January 2013 Issue
National Ocean Policy Creates More Red Tape, Hurts Economy
Chairman, U.S. House Natural Resources Committee
The oceans are an integral part of the U.S. economy, supporting millions of jobs throughout the country. It is important to protect and properly manage the oceans through a balanced, multiuse approach that recognizes the need for both environmental stewardship and responsible use of resources. Unfortunately, President Barack Obama has imposed new regulations that counter this balanced approached to ocean management.
The administration's National Ocean Policy creates a massive new federal bureaucracy with unprecedented control over our oceans, Great Lakes, rivers and watersheds that could negatively impact nearly every sector of the U.S. economy in significant ways.
President Obama enacted the National Ocean Policy by issuing an executive order, meaning this drastic change in ocean management was done without Congressional authorization. To date, no bill has passed the U.S. House of Representatives to implement similar far-reaching ocean policies.
The executive order creates a web of bureaucracy that includes dozens of new policies, councils, committees, planning bodies, priority objectives, action plans, national goals and guiding principles. Rather than streamline federal management, the president's initiative will instead add layers of new red tape and create a top-down approach.

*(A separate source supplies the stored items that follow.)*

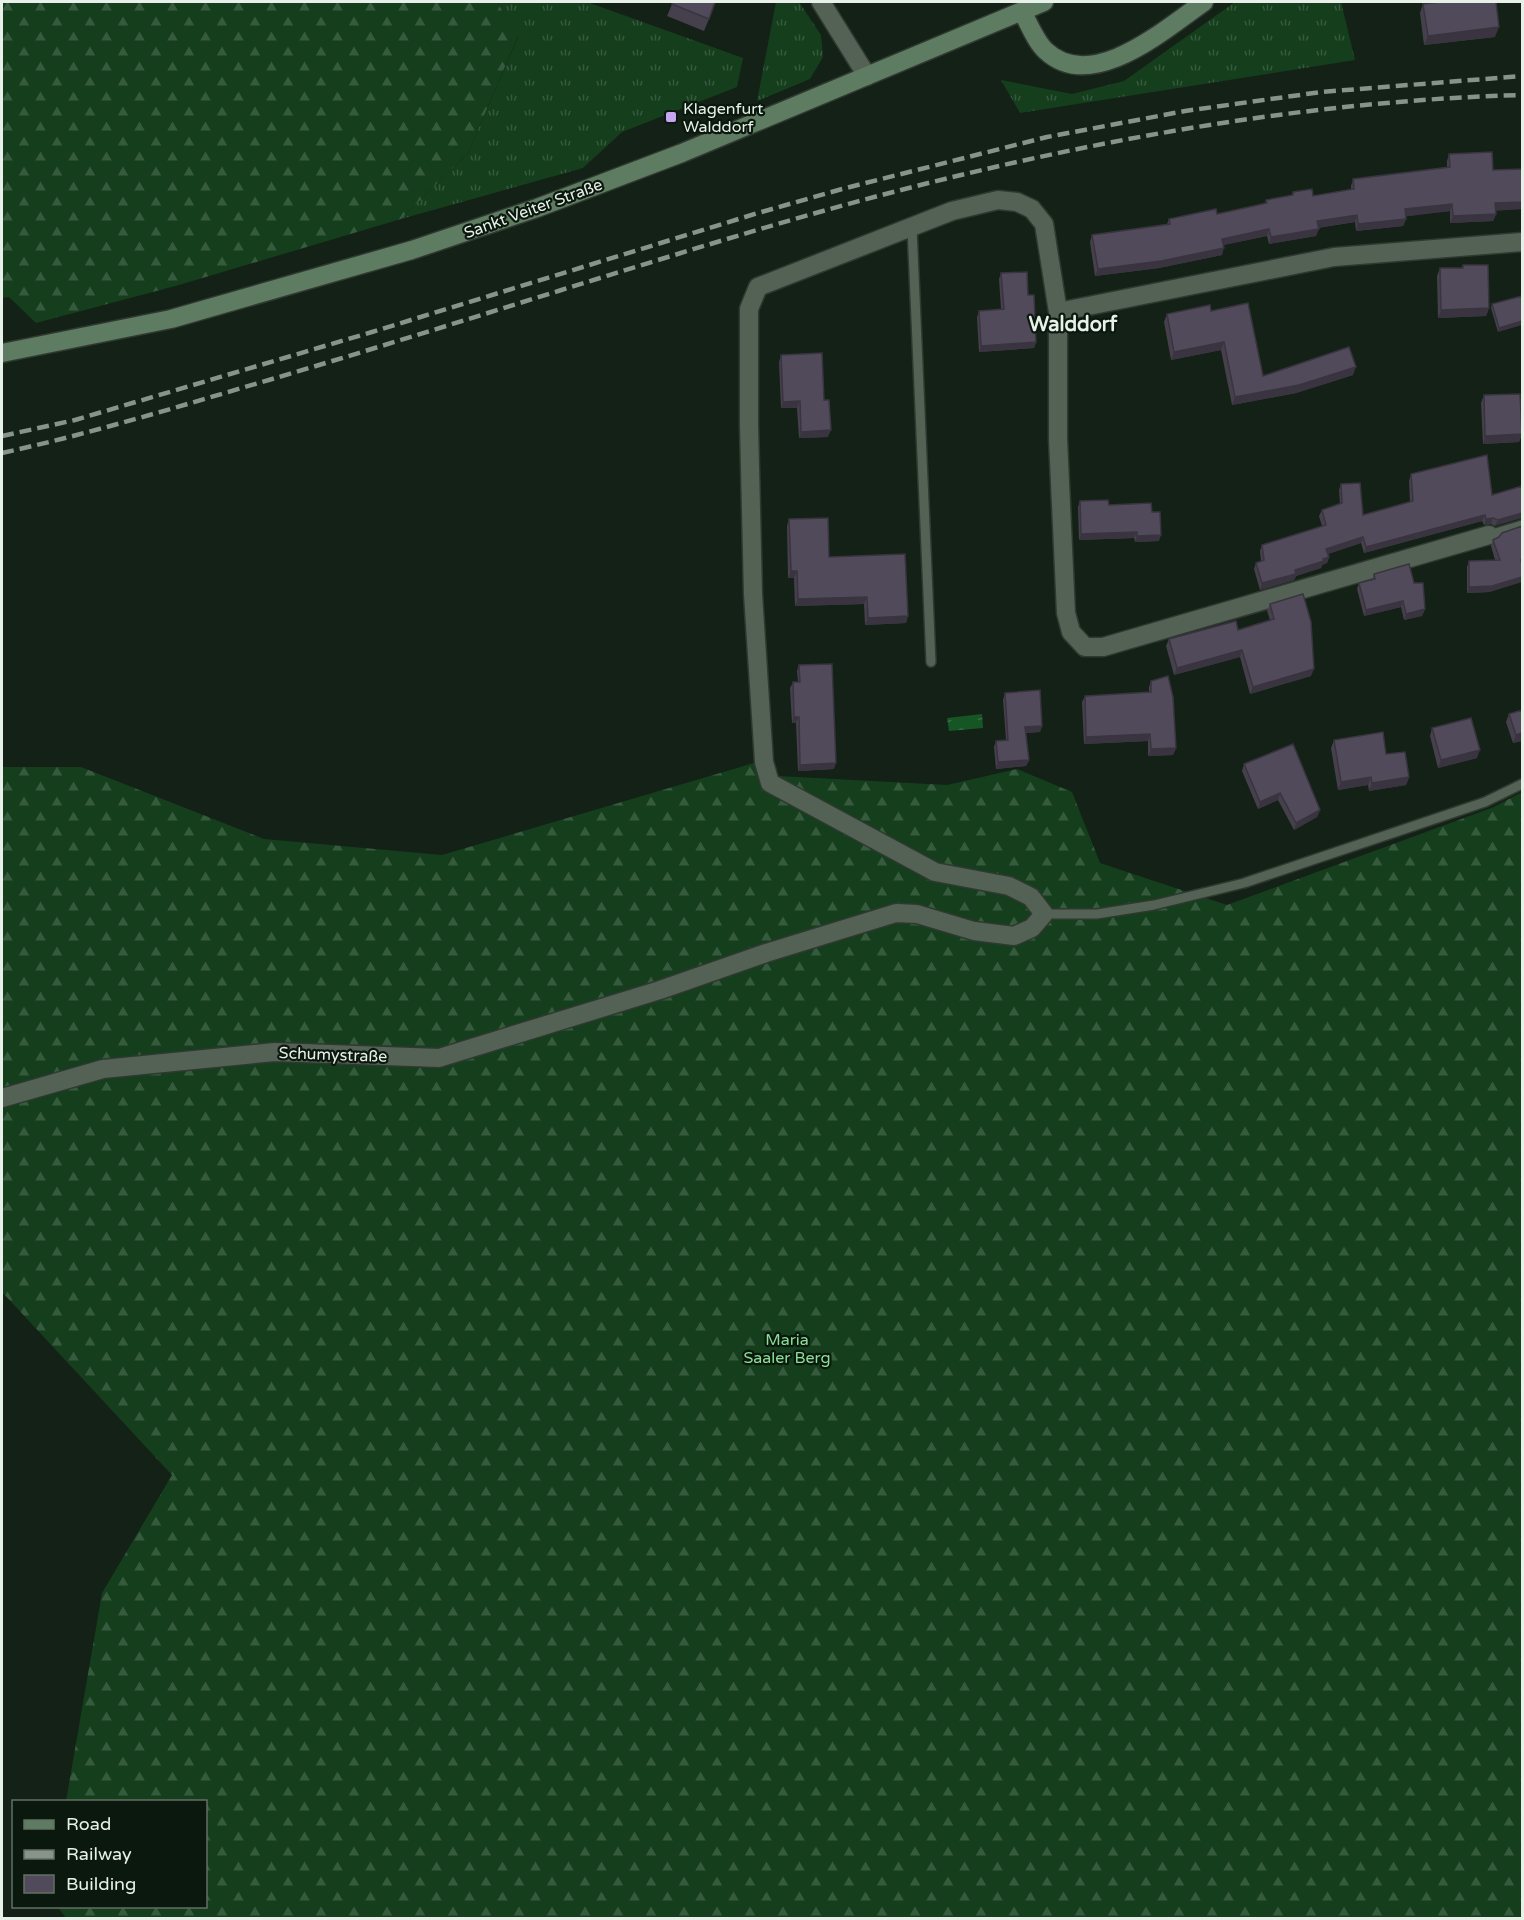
<svg xmlns="http://www.w3.org/2000/svg" width="1524" height="1920" font-family="'Varela Round',sans-serif">
  <style>
    .grass { fill: url(#grass-tufts) }
    .forest { fill: url(#forest-firs) }
    .water { fill: url(#water-ripples) }
    .lines { fill: none; stroke-linecap: round; stroke-linejoin: round }
    .lane-casing { stroke: #303931; stroke-width: 12 }
    .street-casing { stroke: #303931; stroke-width: 21 }
    .secondary-casing { stroke: #303931; stroke-width: 21 }
    .lane { stroke: #536254; stroke-width: 9 }
    .street { stroke: #536254; stroke-width: 18 }
    .secondary { stroke: #5e7c61; stroke-width: 18 }
    .rail { stroke: #889389; stroke-width: 4.5; stroke-dasharray: 12 6; stroke-linecap: butt }
    .wall { fill: #46404d }
    .shaded-wall { fill: #39343f }
    .building { fill: #514a5a; stroke: #39343f; stroke-width: 1.5 }
    .poi-dot { fill: #c7a6f0; stroke: #0b180d; stroke-width: 2 }
    .labels { text-anchor: middle; stroke-width: 4.5; stroke-linejoin: round; paint-order: stroke }
    .poi-label { font-size: 16px; fill: #e8f1e9; stroke: #0b180d; text-anchor: start }
    .street-label { font-size: 16px; fill: #e8f1e9; stroke: #0b180d }
    .park-label { font-size: 16px; fill: #8bdf96; stroke: #0b180d }
    .quarter-label { font-size: 20px; font-weight: bold; fill: #e8f1e9; stroke: #0b180d }
  </style>
  <defs>
    <pattern id="grass-tufts" width="24" height="20" patternUnits="userSpaceOnUse" patternTransform="scale(1.5)"><rect width="24" height="20" fill="#143e1c"/><path d="M3 7l-1-3M5 7V3M7 7l1-3M15 17l-1-3M17 17v-4M19 17l1-3" fill="none" stroke="#365a3d"/></pattern>
    <pattern id="forest-firs" width="22" height="20" patternUnits="userSpaceOnUse" patternTransform="scale(1.5)"><rect width="22" height="20" fill="#143e1c"/><path d="M5 1l3.5 6h-7zM16 11l3.5 6h-7z" fill="#365a3d"/></pattern>
    <pattern id="water-ripples" width="26" height="14" patternUnits="userSpaceOnUse" patternTransform="scale(1.5)"><rect width="26" height="14" fill="#165524"/><path d="M2 4q2-2 4 0t4 0M15 11q2-2 4 0t4 0" fill="none" stroke="#386e44"/></pattern>
  </defs>
  <rect width="100%" height="100%" fill="#142116"/>
  <path class="grass" d="M497,2H587L743,58L737,87L622,132L583,168L401,219L468,153L518,37Z
    M776,2H799L821,35L823,57L810,79L757,101Z
    M1235,2H1341L1355,60L1020,113L1001,80L1072,94L1124,81Z"/>
  <path class="forest" d="M2,2H497L518,36L468,153L401,219L179,285L36,323L9,297L2,298Z
    M754,763L778,776L947,785L1017,769L1072,792L1100,863L1227,905L1494,807L1522,792V1918H66L58,1907L206,1906V1802L66,1801L102,1593L172,1475L2,1292V767H81L264,839L442,855Z"/>
  <path class="water" d="M982,714L983,728L949,731L947,718Z"/>
  <g class="lines">
    <defs>
      <path id="lane" d="M912,228L931,662
        M1489,535L1522,525
        M1044,914H1097L1154,905L1244,883L1485,802L1522,784"/>
      <path id="street" d="M821,2L867,76
        M1058,312V439L1066,613L1071,632L1085,647H1103L1489,535
        M2,1098L103,1069L275,1052L439,1058L660,990L766,953L896,913L917,914L974,931L1014,936L1032,928L1044,914L1031,897L1009,886L935,872L770,783L764,762L753,594L749,425V309L758,287L952,211L998,200L1017,202L1032,209L1044,224L1058,312L1334,257L1522,242"/>
      <path id="secondary" d="M1022,11C1029,24 1036,42 1046,51C1092,94 1165,29 1204,2
        M2,353L171,319L412,250L537,208L682,153L1044,2"/>
    </defs>
    <use href="#lane" class="lane-casing"/>
    <use href="#street" class="street-casing"/>
    <use href="#secondary" class="secondary-casing"/>
    <use href="#lane" class="lane"/>
    <use href="#street" class="street"/>
    <use href="#secondary" class="secondary"/>
    <path class="rail" d="M2,436L75,420L372,332L758,213L842,189L1047,137L1185,111L1321,92L1522,76
      M2,453C84,435 164,411 245,387C416,337 586,281 757,230C1003,157 1265,102 1522,95"/>
  </g>
  <path class="wall" d="M673,2H716L704,31L667,16Z
    M1440,2H1501L1496,3L1495,37L1424,45L1420,13L1423,4Z
    M1449,154L1493,170L1522,169V209L1496,210V214L1493,221L1450,223V211L1406,216V219L1403,226L1356,231L1355,222L1318,228L1316,236L1269,244L1267,236L1223,245L1222,255L1159,268L1095,276L1090,242L1092,235L1167,224L1169,219L1217,214L1265,204L1266,200L1292,195L1293,192L1313,196L1351,189V186L1353,179L1447,168V161Z
    M1463,265L1489,308L1486,316L1438,318L1437,276L1440,268H1462Z
    M1001,273L1028,295L1036,342L1034,348L979,352L977,317L979,311L1001,309L999,279Z
    M1522,296L1498,332L1491,308L1492,304Z
    M1211,311L1263,376L1353,375L1296,393L1232,405L1221,350L1171,360L1164,322L1167,314Z
    M781,355L824,400L828,437L799,438L797,408H781L779,362Z
    M1484,395L1522,434L1519,442L1483,444L1481,403Z
    M1411,474L1492,495L1522,486L1495,526L1491,524L1484,525L1482,521L1364,553L1361,543L1328,554L1329,557L1327,563L1322,565L1321,568L1296,576L1294,580L1260,590L1254,569L1256,563L1261,561L1260,551L1262,545L1322,526L1319,516L1322,510L1340,504L1339,490L1341,484L1363,515L1410,502L1409,481Z
    M1080,501L1152,512L1159,541L1135,542L1134,538L1079,540L1078,507Z
    M789,519L829,557L908,616L906,623L865,625L864,604L795,606L794,578H788L787,526Z
    M1522,526L1490,592L1467,593V567L1469,561L1495,560L1491,546L1493,540Z
    M1374,574L1414,583L1425,609L1422,616L1404,620L1401,607L1364,616L1357,589L1359,583L1372,580Z
    M1270,604L1311,676L1250,694L1240,657L1174,675L1166,646L1169,639L1238,630L1270,620L1267,611Z
    M799,665L834,769L798,771L796,723H792L790,688L793,682H798L797,671Z
    M1151,681L1176,748L1173,755L1148,756V741L1084,744L1082,702L1085,696L1149,693V687Z
    M1005,693L1042,726L1040,732L1026,733L1029,760L1026,766L996,769L994,747L996,741L1006,740L1003,700Z
    M1522,710V741L1513,743L1506,722L1509,714Z
    M1432,728L1477,758L1438,768L1430,736Z
    M1334,740L1386,754L1409,777L1406,785L1369,791L1368,785L1338,790L1331,748Z
    M1244,764L1320,810L1317,817L1294,830L1278,800L1258,809L1242,771Z"/>
  <path class="shaded-wall" d="M1499,27L1495,37L1424,45L1428,36Z
    M1522,202V209L1493,211L1495,203Z
    M1452,204L1450,211L1402,217L1405,209Z
    M1496,214L1493,221L1450,223L1453,216Z
    M1357,215L1355,222L1315,228L1317,221Z
    M1406,219L1403,226L1356,231L1358,224Z
    M1269,229L1267,236L1219,246L1222,239Z
    M1319,229L1316,236L1269,244L1271,237Z
    M1224,248L1222,255L1159,268L1095,276L1098,269Z
    M1489,308L1486,316L1438,318L1441,310Z
    M1522,321V325L1498,332L1499,328Z
    M1036,342L1034,348L979,352L981,346Z
    M1224,342L1221,350L1171,360L1174,352Z
    M1356,367L1353,375L1296,393L1232,405L1235,397Z
    M800,401L797,408H781L783,402Z
    M831,430L828,437L799,438L801,432Z
    M1522,434L1519,442L1483,444L1485,436Z
    M1522,513V518L1495,526L1498,520Z
    M1485,515L1482,521L1364,553L1366,547Z
    M1493,518L1491,524L1484,525L1486,519Z
    M1137,532L1134,538L1079,540L1081,534Z
    M1161,535L1159,541L1135,542L1137,536Z
    M1363,537L1361,543L1324,555L1326,549Z
    M1329,557L1327,563L1322,565L1321,568L1296,576L1294,580L1260,590L1262,583Z
    M791,571H797L794,578H788Z
    M1522,577V582L1490,592L1467,593L1469,587Z
    M867,597L864,604L795,606L798,599Z
    M1403,601L1401,607L1364,616L1366,610Z
    M1425,609L1422,616L1404,620L1406,614Z
    M908,616L906,623L865,625L868,618Z
    M1242,650L1240,657L1174,675L1177,668Z
    M1314,669L1311,676L1250,694L1253,687Z
    M794,717H799L796,723H792Z
    M1042,726L1040,732L1023,733L1025,727Z
    M1522,733V741L1513,743L1516,735Z
    M1150,734L1148,741L1084,744L1086,737Z
    M1176,748L1173,755L1148,756L1151,749Z
    M1480,750L1477,758L1438,768L1441,760Z
    M1029,760L1026,766L996,769L998,762Z
    M836,763L834,769L798,771L800,765Z
    M1371,777L1368,785L1338,790L1341,782Z
    M1409,777L1406,785L1369,791L1372,783Z
    M1280,793L1278,800L1258,809L1260,802Z
    M1320,810L1317,817L1294,830L1296,823Z"/>
  <path class="building" d="M673,2H715L709,19L672,4Z
    M1440,2H1496L1499,27L1428,36L1423,4Z
    M1492,152L1493,170L1522,169V202L1495,203L1496,214L1453,216L1452,204L1405,209L1406,219L1358,224L1357,215L1317,221L1319,229L1271,237L1269,229L1222,239L1224,248L1161,261L1098,269L1092,235L1170,224L1169,219L1216,209L1217,214L1267,203L1266,200L1293,195V192L1312,189L1313,196L1354,189L1353,179L1450,167L1449,154Z
    M1463,265H1488L1489,308L1441,310L1440,268H1463Z
    M1027,272L1028,295H1034L1036,342L981,346L979,311L1004,309L1001,273Z
    M1522,296V321L1499,328L1492,304Z
    M1248,303L1263,376L1349,347L1356,367L1299,385L1235,397L1224,342L1174,352L1167,314L1210,305L1211,311Z
    M822,353L824,400H829L831,430L801,432L800,401L783,402L781,355Z
    M1520,394L1522,434L1485,436L1484,395Z
    M1487,455L1492,495L1522,486V513L1498,520L1493,518L1486,519L1485,515L1366,547L1363,537L1326,549L1329,557L1323,559L1324,561L1295,570L1296,574L1262,583L1256,563L1264,560L1262,545L1326,525L1322,510L1342,503L1341,484L1360,483L1363,515L1413,501L1411,474Z
    M1108,500L1109,505L1151,503L1152,512H1160L1161,535L1137,536V532L1081,534L1080,501Z
    M828,518L829,557L905,554L908,616L868,618L867,597L798,599L797,571H791L789,519Z
    M1522,526V560H1521L1522,564V577L1492,586L1469,587V561L1500,560L1493,540L1499,537L1502,533Z
    M1409,564L1414,583H1423L1425,609L1406,614L1403,601L1366,610L1359,583L1375,579L1374,574Z
    M1303,594L1311,622L1314,669L1253,687L1242,650L1177,668L1169,639L1236,621L1238,630L1274,619L1270,604Z
    M832,664L836,763L800,765L799,717H794L793,682H800L799,665Z
    M1168,676L1173,697L1176,748L1151,749L1150,734L1086,737L1085,696L1151,692V681Z
    M1040,690L1042,726L1025,727L1029,760L998,762L996,741L1008,740L1005,693Z
    M1522,710V733L1516,735L1509,714Z
    M1471,718L1480,750L1441,760L1432,728Z
    M1383,732L1386,754L1405,752L1409,777L1372,783L1371,777L1341,782L1334,740Z
    M1293,744L1320,810L1296,823L1280,793L1260,802L1244,764Z"/>
  <rect class="poi-dot" x="665" y="111" width="12" height="12" rx="3"/>
  <g class="labels">
    <g class="poi-label">
      <text x="683" y="114">Klagenfurt<tspan x="683" dy="18">Walddorf</tspan></text>
    </g>
    <g class="street-label">
      <text transform="translate(533 208) rotate(-20)" y="6">Sankt Veiter Straße</text>
      <text transform="translate(333 1054) rotate(2)" y="6">Schumystraße</text>
    </g>
    <g class="park-label">
      <text x="787" y="1345">Maria<tspan x="787" dy="18">Saaler Berg</tspan></text>
    </g>
    <g class="quarter-label">
      <text x="1073" y="331">Walddorf</text>
    </g>
  </g>
  <rect width="1524" height="1920" fill="none" stroke="#e8f1e9" stroke-width="6"/>
  <rect x="12" y="1800" width="195" height="108" fill="#0b180d" stroke="#636f65" stroke-width="1.5"/>
  <rect x="24" y="1820" width="30" height="9" fill="#5e7c61" stroke="#636f65" stroke-width="1.5"/>
  <text x="66" y="1830" font-size="18" fill="#e8f1e9">Road</text>
  <rect x="24" y="1850" width="30" height="9" fill="#889389" stroke="#636f65" stroke-width="1.5"/>
  <text x="66" y="1860" font-size="18" fill="#e8f1e9">Railway</text>
  <rect x="24" y="1875" width="30" height="18" fill="#514a5a" stroke="#636f65" stroke-width="1.5"/>
  <text x="66" y="1890" font-size="18" fill="#e8f1e9">Building</text>
</svg>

For example, federally-controlled regional planning bodies will be tasked with creating zoning plans for each region without input or representation from local stakeholders or affected industries. All relevant federal agencies, states and regulated communities will be bound by the plans, which will be used to make decisions on regional permitting activities.
Job and Economic Impacts
Although marketed as a common-sense plan to develop and protect our oceans, the National Ocean Policy will inflict economic harm and uncertainty on America's job creators. Imposing mandatory ocean zoning could place huge portions of our oceans and coasts off-limits, curtailing energy development, commercial fishing and recreational activities.
The reach of the policy goes beyond the oceans. It gives the regional planning bodies authority to regulate as far inland as necessary. This could impact all activities occurring on lands adjacent to rivers, tributaries or watersheds that drain into the ocean.
A multitude of industries could be affected, including agriculture, fishing, construction, manufacturing, mining, oil and natural gas, and renewable energy. These industries support tens of millions of jobs and contribute trillions of dollars to the U.S. economy.
The policy also involves vague and undefined objectives that would create uncertainty for businesses and job creators, and open the floodgates for litigation. According to testimony received by the House Natural Resources Committee, this uncertainty will likely increase costs to private landowners and businesses, cause companies to cut back on investment and job creation, and limit American energy production both on- and offshore.
It is also unclear how much this initiative will cost taxpayers, how it is being funded and if it will take money away from existing agency budgets at a time when budgets are already being cut.
The House Natural Resources Committee held a series of oversight hearings to better understand the policy, but the Obama administration has failed to answer questions on the funding for this initiative, the breadth of its reach and the impact it will have on jobs, the economy and energy security.
This led to a bipartisan vote of the House in May to pause funding for the president's initiative until its job and economic impacts are known. This effort was supported by more than 80 organizations, including the U.S. Chamber of Commerce, American Farm Bureau Federation, National Association of Homebuilders, American Forest & Paper Association and National Fisheries Institute.
The House Natural Resources Committee will continue conducting oversight on the implementation and impacts of the National Ocean Policy.
The administration can and should require executive agencies to work in a more coordinated manner, share information and reduce duplication. However, the initiative goes far beyond this common ground. Instead of the administration's top-down approach that imposes new bureaucratic restrictions and costs jobs, the U.S. needs a balanced policy to take into account local, regional and national interests to ensure the responsible and sensible use of our oceans.